Most of the surviving examples of North Carolina slipware are associated with Germanic craftsmen who worked in and around the St. Asaph’s district of Orange County (now southern Alamance County). The forms and motifs introduced by the first potters who settled in that area coalesced in southwestern Germany, arriving with immigrant craftsmen who initially settled in Berks County, Pennsylvania, and persisted in North Carolina from the middle of the eighteenth century to the middle of the nineteenth century. Slipware from the St. Asaph’s tradition differs significantly from that associated with the Moravians. Whereas the Moravians had a naturalistic vocabulary with theological underpinnings and appear to have limited their trailing to dishes and plates, the St. Asaph’s potters used a wide range of motifs— stylized crosses and plant forms, fylfots, imbricated triangles, and other geometric designs—on both flat and hollow ware forms. Surviving examples of slip-decorated hollow ware include pitchers, tankards, bottles, flasks, barrels, bowls, and distinctive covered vessels referred to during the period as “sugar pots.” The St. Asaph’s potters used dark brown and black grounds to a much greater extent than other American earthenware potters. (Art in Clay Gallery Guide) Ceramic fragments recovered at the site of Jacob Albright Jr.’s pottery document the production of earthenware with dark brown and black grounds and polychrome slip decoration. The decorative vocabulary of his pottery included marbleizing—a technique rare in southern slipware— as well as trailing in both abstract and naturalistic styles. Most of the fragments are from dishes, but bases from three mugs or tankards with polychrome banding indicate that Albright’s pottery also made decorated hollow ware.
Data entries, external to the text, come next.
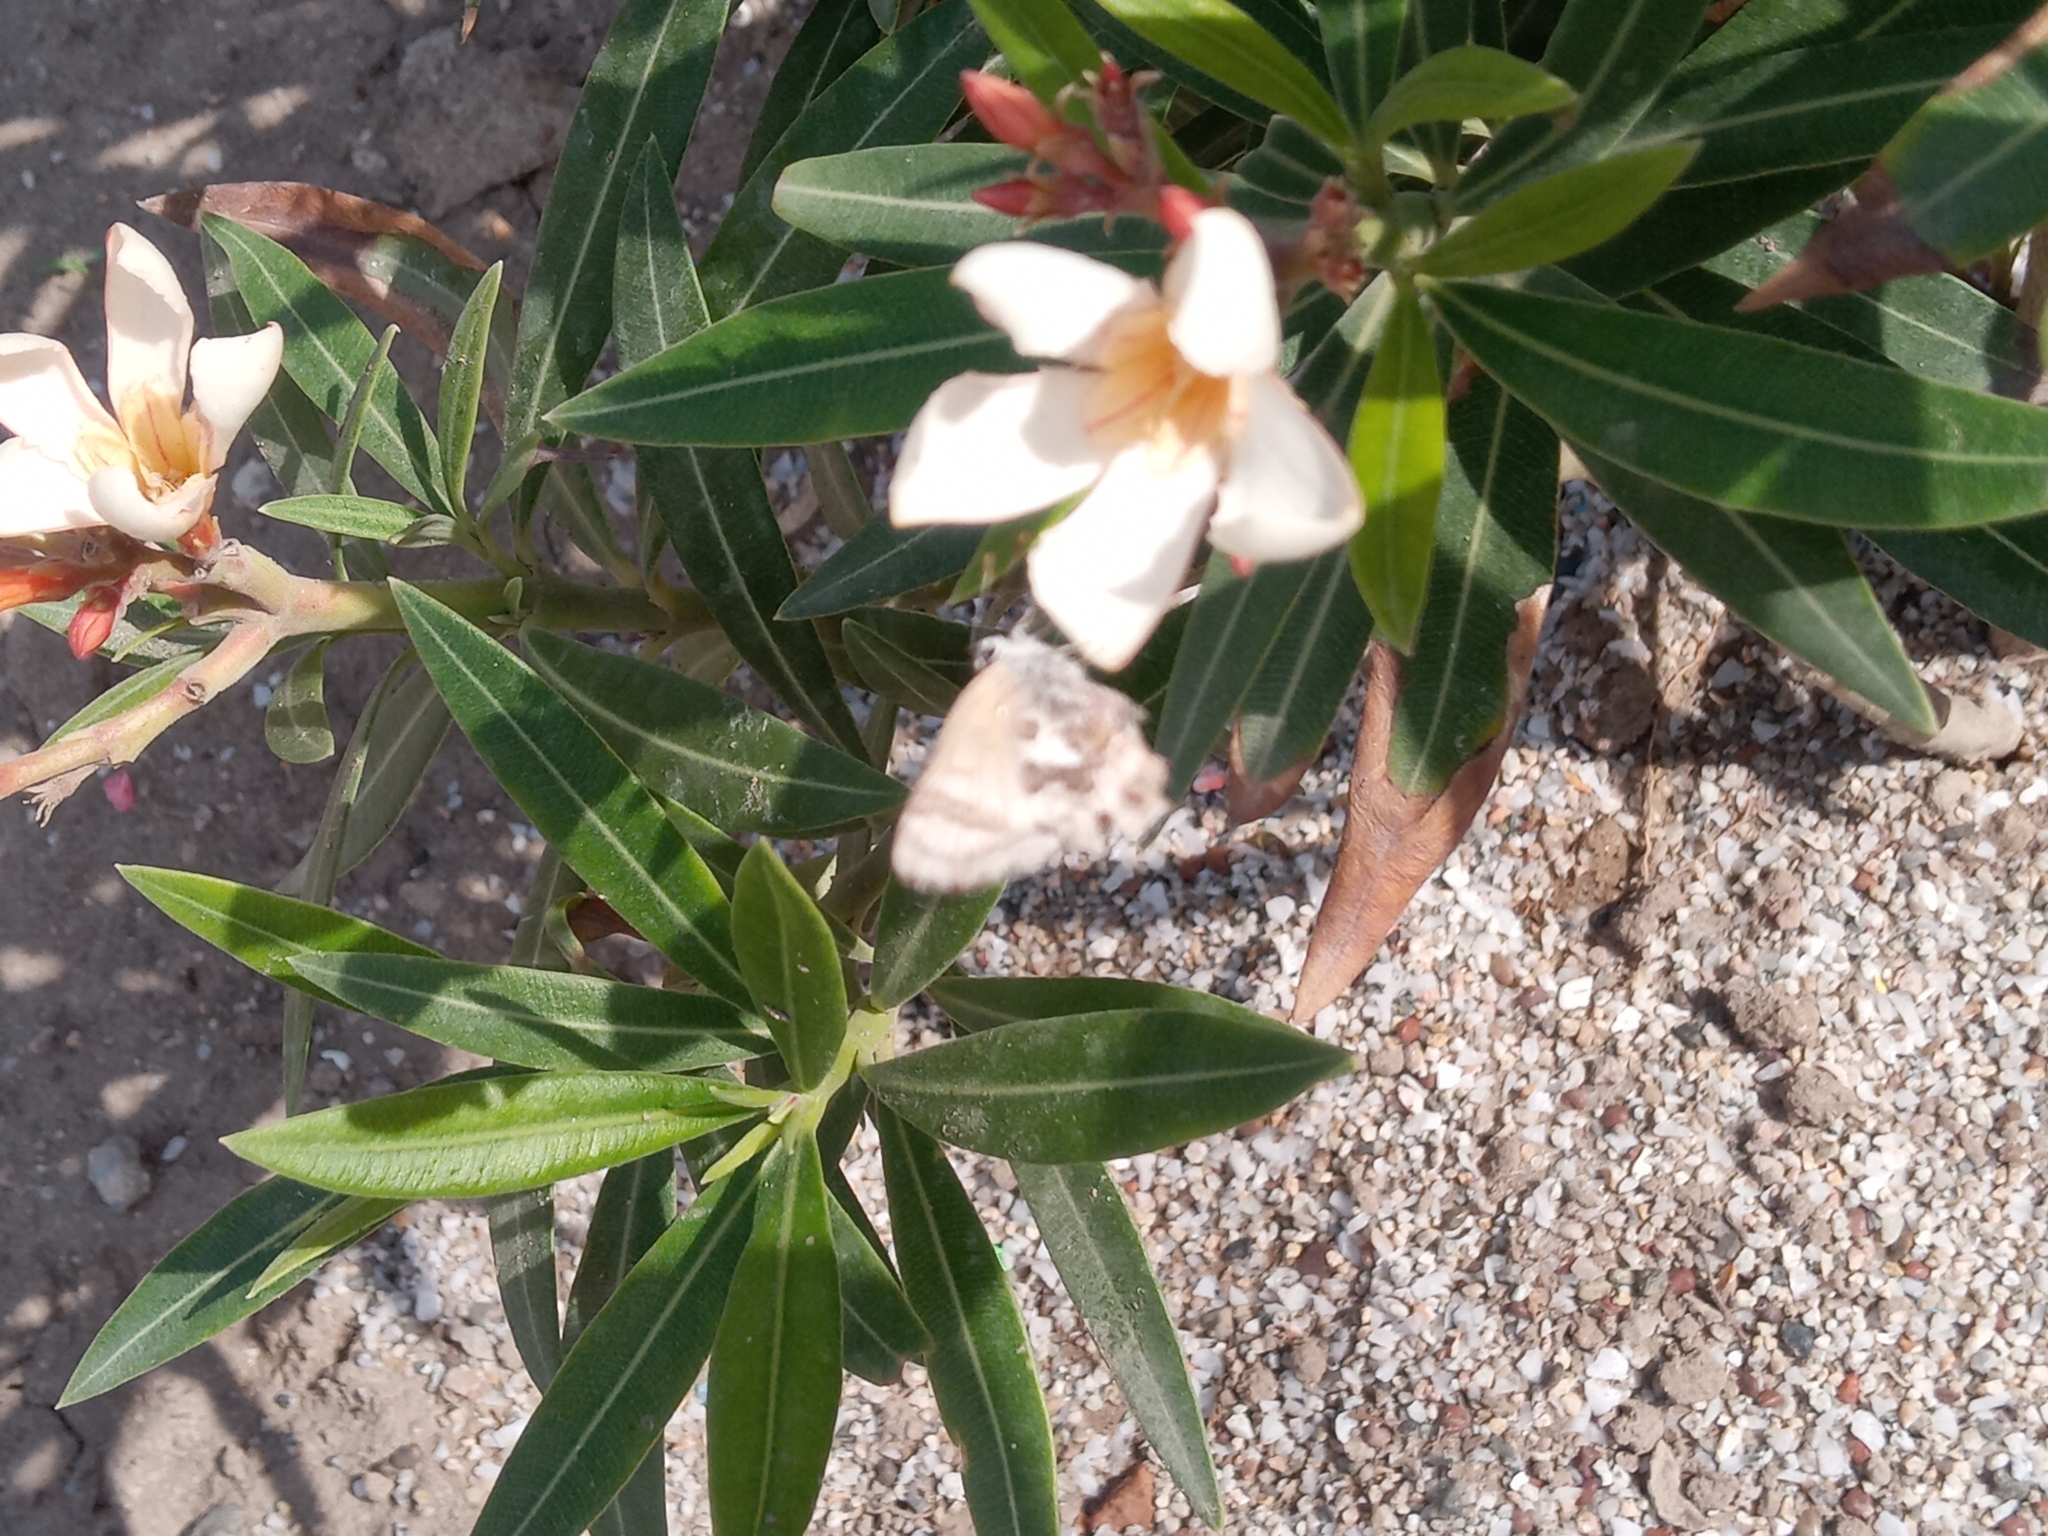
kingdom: Animalia
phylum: Arthropoda
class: Insecta
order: Lepidoptera
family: Lycaenidae
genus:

At least seven members of the Loy family were potters. The American patriarch of that line was Martin Loy, who was born in Hessen, Germany, immigrated to Berks County, Pennsylvania in 1741 and settled in Alamance County between 1755 and 1765. Generations of his family have maintained that the Loys were Huguenots, who escaped France after the revocation of the Edict of Nantes in 1685, and sought refuge in Germany. The Loys intermarried with other families who moved from Berks County to Alamance County, most notably the Albrights, who were originally of Swiss extraction. Martin’s grandson Henry married Sophia Albright, daughter of pottery owner Jacob Albright Jr. Much of the earthenware from the St. Asaph’s tradition appears to have centered on those allied families. (Art in Clay Gallery Guide) The designation “potter” appears next to Albright’s name in the 1800 tax list for the St. Asaph’s district. He apparently employed his son-in-law, Henry Loy in his pottery. The Albrights were prominent landowners in Alamance County. “An Inventory and an Account of Sales of the Estate of Jacob Albright Decd,” dated March 24, 1825 listed two potter’s wheels, a glaze mill, a clay mill, a grindstone, a pipe mold, and a stove mold. That amount of equipment would have been sufficient for a modest workforce. In 1780, the pottery in Salem had three wheels, a glaze mill, and a variety of pipe, plate, and tile molds and at least five workmen. (Art in Clay Gallery Guide)

Beckerdite, Luke, Johanna Brown, and Linda Carnes-McNaughton. “Slipware from the St. Asaph’s Tradition.” CERAMICS IN AMERICA (2010): 14-65.